Santé

Du cannabis pour vaincre la dépendance à la cocaïne

Combattre la dépendance à la cocaïne avec un composé de la marijuana : tel est le pari de chercheurs montréalais qui lancent ce mois-ci une étude clinique pour vérifier leur thèse. Leur but est de recruter 110 patients à Montréal et d’avoir des résultats d’ici trois ans.

« On sait depuis un certain temps que le cannabidiol peut combattre les dépendances », explique Didier Jutras-Aswad, chercheur au Centre de recherche du CHUM (CRCHUM), qui dirige l’étude clinique. 

« On avait observé que le cannabis peut avoir des effets différents selon les personnes, alors on a étudié l’effet de plusieurs de ses composantes. On a été surpris de voir qu’en grosse concentration, le cannabidiol avait l’effet inattendu de contrer la dépendance aux drogues. » 

« On était surpris parce que le THC, la composante la plus connue du cannabis, a un effet inverse et peut favoriser l’apparition de dépendances. »

— Le Dr Dider Jutras-Aswad, directeur de l’étude clinique

Le cannabidiol est l’un des 60 composants actifs de la marijuana. Le psychiatre montréalais utilise une molécule fabriquée par la société américaine Insys, qui fabrique aussi un autre composant du cannabis pour contrer la nausée causée par les traitements anticancer. Insys commercialise également un opioïde utilisé pour les douleurs liées au cancer.

PARADOXE ?

N’est-il pas paradoxal que la marijuana ait des effets inverses ? 

« C’est une plante très hétérogène, dit le Dr Jutras-Aswad. De plus, d’un échantillon à l’autre, les concentrations des différents composants varient beaucoup. Le cannabidiol a des effets antipsychotiques et diminue l’anxiété. »

« Le THC, lui, peut aussi avoir un effet relaxant chez certaines personnes, mais il peut également précipiter les états anxieux et les crises de panique. Ça dépend du profil de la personne, de la dose et de l’expérience que la personne a du cannabis. »

— Le Dr Didier Jutras-Aswad, directeur de l’étude clinique

Quel est le mécanisme d’action du cannabidiol pour les dépendances ? « Il y en a plusieurs, c’est assez complexe, dit le psychiatre du CRCHUM. On sait qu’il module les systèmes de neurotransmission, sérotoninergique, dopaminergique, opioïde ainsi que la réponse au stress. D’une manière générale, si on diminue le stress et l’anxiété des gens qui sont dépendants, le risque de rechute est moins élevé. »

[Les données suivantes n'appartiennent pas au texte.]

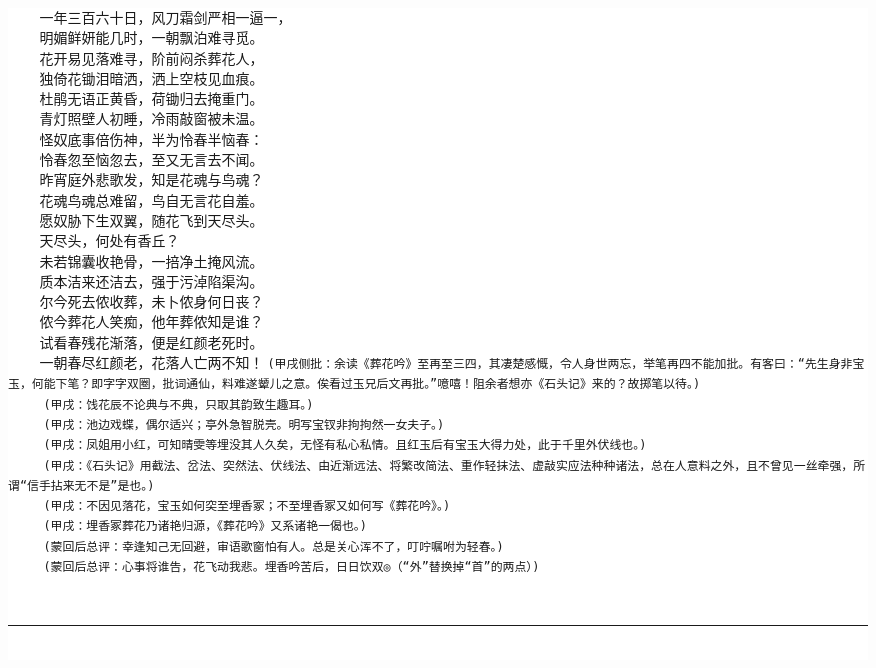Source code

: &nbsp;&nbsp;&nbsp;&nbsp;&nbsp;&nbsp;&nbsp;&nbsp;一年三百六十日，风刀霜剑严相一逼一，  
&nbsp;&nbsp;&nbsp;&nbsp;&nbsp;&nbsp;&nbsp;&nbsp;明媚鲜妍能几时，一朝飘泊难寻觅。  
&nbsp;&nbsp;&nbsp;&nbsp;&nbsp;&nbsp;&nbsp;&nbsp;花开易见落难寻，阶前闷杀葬花人，  
&nbsp;&nbsp;&nbsp;&nbsp;&nbsp;&nbsp;&nbsp;&nbsp;独倚花锄泪暗洒，洒上空枝见血痕。  
&nbsp;&nbsp;&nbsp;&nbsp;&nbsp;&nbsp;&nbsp;&nbsp;杜鹃无语正黄昏，荷锄归去掩重门。  
&nbsp;&nbsp;&nbsp;&nbsp;&nbsp;&nbsp;&nbsp;&nbsp;青灯照壁人初睡，冷雨敲窗被未温。  
&nbsp;&nbsp;&nbsp;&nbsp;&nbsp;&nbsp;&nbsp;&nbsp;怪奴底事倍伤神，半为怜春半恼春：  
&nbsp;&nbsp;&nbsp;&nbsp;&nbsp;&nbsp;&nbsp;&nbsp;怜春忽至恼忽去，至又无言去不闻。  
&nbsp;&nbsp;&nbsp;&nbsp;&nbsp;&nbsp;&nbsp;&nbsp;昨宵庭外悲歌发，知是花魂与鸟魂？  
&nbsp;&nbsp;&nbsp;&nbsp;&nbsp;&nbsp;&nbsp;&nbsp;花魂鸟魂总难留，鸟自无言花自羞。  
&nbsp;&nbsp;&nbsp;&nbsp;&nbsp;&nbsp;&nbsp;&nbsp;愿奴胁下生双翼，随花飞到天尽头。  
&nbsp;&nbsp;&nbsp;&nbsp;&nbsp;&nbsp;&nbsp;&nbsp;天尽头，何处有香丘？  
&nbsp;&nbsp;&nbsp;&nbsp;&nbsp;&nbsp;&nbsp;&nbsp;未若锦囊收艳骨，一掊净土掩风流。  
&nbsp;&nbsp;&nbsp;&nbsp;&nbsp;&nbsp;&nbsp;&nbsp;质本洁来还洁去，强于污淖陷渠沟。  
&nbsp;&nbsp;&nbsp;&nbsp;&nbsp;&nbsp;&nbsp;&nbsp;尔今死去侬收葬，未卜侬身何日丧？  
&nbsp;&nbsp;&nbsp;&nbsp;&nbsp;&nbsp;&nbsp;&nbsp;侬今葬花人笑痴，他年葬侬知是谁？  
&nbsp;&nbsp;&nbsp;&nbsp;&nbsp;&nbsp;&nbsp;&nbsp;试看春残花渐落，便是红颜老死时。  
&nbsp;&nbsp;&nbsp;&nbsp;&nbsp;&nbsp;&nbsp;&nbsp;一朝春尽红颜老，花落人亡两不知！ ```(甲戌侧批：余读《葬花吟》至再至三四，其凄楚感慨，令人身世两忘，举笔再四不能加批。有客曰：“先生身非宝玉，何能下笔？即字字双圈，批词通仙，料难遂颦儿之意。俟看过玉兄后文再批。”噫嘻！阻余者想亦《石头记》来的？故掷笔以待。)```  
&nbsp;&nbsp;&nbsp;&nbsp;&nbsp;&nbsp;&nbsp;&nbsp; ```(甲戌：饯花辰不论典与不典，只取其韵致生趣耳。)```  
&nbsp;&nbsp;&nbsp;&nbsp;&nbsp;&nbsp;&nbsp;&nbsp; ```(甲戌：池边戏蝶，偶尔适兴；亭外急智脱壳。明写宝钗非拘拘然一女夫子。)```  
&nbsp;&nbsp;&nbsp;&nbsp;&nbsp;&nbsp;&nbsp;&nbsp; ```(甲戌：凤姐用小红，可知晴雯等埋没其人久矣，无怪有私心私情。且红玉后有宝玉大得力处，此于千里外伏线也。)```  
&nbsp;&nbsp;&nbsp;&nbsp;&nbsp;&nbsp;&nbsp;&nbsp; ```(甲戌：《石头记》用截法、岔法、突然法、伏线法、由近渐远法、将繁改简法、重作轻抹法、虚敲实应法种种诸法，总在人意料之外，且不曾见一丝牵强，所谓“信手拈来无不是”是也。)```  
&nbsp;&nbsp;&nbsp;&nbsp;&nbsp;&nbsp;&nbsp;&nbsp; ```(甲戌：不因见落花，宝玉如何突至埋香冢；不至埋香冢又如何写《葬花吟》。)```  
&nbsp;&nbsp;&nbsp;&nbsp;&nbsp;&nbsp;&nbsp;&nbsp; ```(甲戌：埋香冢葬花乃诸艳归源，《葬花吟》又系诸艳一偈也。)```  
&nbsp;&nbsp;&nbsp;&nbsp;&nbsp;&nbsp;&nbsp;&nbsp; ```(蒙回后总评：幸逢知己无回避，审语歌窗怕有人。总是关心浑不了，叮咛嘱咐为轻春。)```  
&nbsp;&nbsp;&nbsp;&nbsp;&nbsp;&nbsp;&nbsp;&nbsp; ```(蒙回后总评：心事将谁告，花飞动我悲。埋香吟苦后，日日饮双◎（“外”替换掉“首”的两点）)```  

    

<br>
<hr>
<br>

S’agit-il du premier médicament contre la dépendance à la cocaïne ? « Il n’y a aucun traitement pharmacologique, dit le Dr Jutras-Aswad. Les autres approches, des thérapies, ont des succès mitigés. On pense que le cannabidiol pourrait être utilisé en combinaison avec la thérapie. »

UNE FRÉQUENCE DIFFICILE À ÉVALUER

Les données sur la dépendance à la cocaïne sont difficiles à établir. Selon l’Institut national sur l’abus de drogue des États-Unis (NIDA), un peu moins de la moitié des 1,3 million de personnes qui visitent un hôpital chaque année à cause d’une surdose avaient consommé de la cocaïne. Grosso modo, le tiers des personnes qui disent avoir consommé de la cocaïne dans la dernière année en avaient aussi consommé le dernier mois, selon les données de NIDA. Une proportion de 17 % des adultes américains de plus de 26 ans ont déjà essayé la cocaïne, mais seulement 0,5 % en ont pris dans le dernier mois, un indice souvent utilisé pour dénoter une habitude de consommation (pas nécessairement une dépendance). Le CRCHUM estime que 1 % de la population sera touchée durant sa vie par la dépendance à la cocaïne.